The National Audit Office has given support to the initiative to join up public services. It describes the Whole Place Community Budget programme as potentially significant in providing a model for the future policy design and delivery of services.
The auditors examined the pilot schemes in Essex, Greater Manchester, West Cheshire and the West London Tri-borough: Westminster, Hammersmith and Fulham, and Kensington and Chelsea. They found that the approach was viewed very positively in the local areas.
Communities and Local Government have funded 33 senior members of staff, who were seconded from a range of government departments to work directly with staff from local government and other local partners in area teams.
The report urges the Department to seek a commitment from local areas and other departments to continue to work together to sustain the enabling elements of the programme and to maximise the potential of Whole-Place Community Budgets.
The NAO report follows criticism from the Parliamentary Select Committee in June 2013 that the Government is not acting with sufficient urgency to make the step change in integrated working at the front line. The Committee warned that although Communities and Local Government was supporting the initiative, without the commitment of other central government departments to Whole-Place Community Budgets it may, like similar initiatives in the past, fail to deliver any significant and lasting change.
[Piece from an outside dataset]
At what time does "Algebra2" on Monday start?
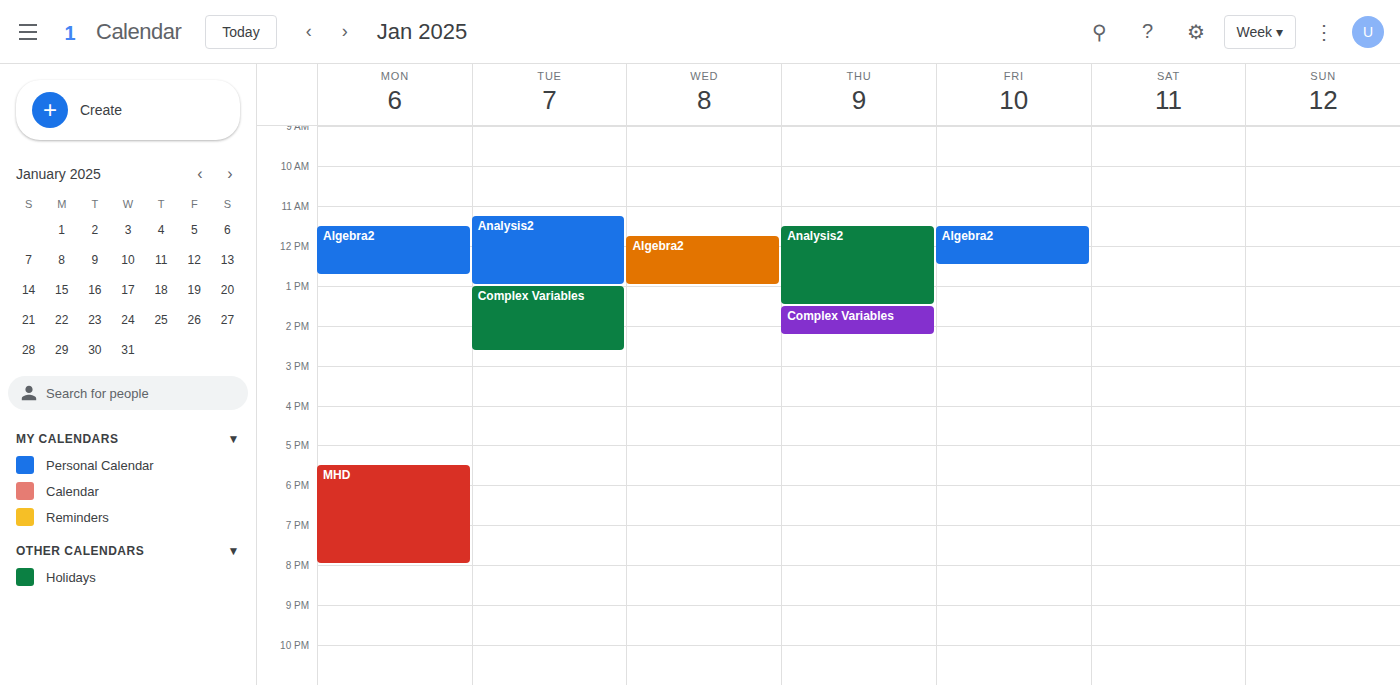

The Committee described the Spending Review process as an opportunity to identify where the Government could align its activities better, but past Spending Reviews have been too focused on individual departments. The Whole-Place Community Budget areas have shown the importance of basing decisions about service integration on analysis of the estimated costs and benefits. For future Spending Reviews, departments should identify and provide clear evidence on opportunities for integration in their spending proposals, and the Treasury should challenge those which have not.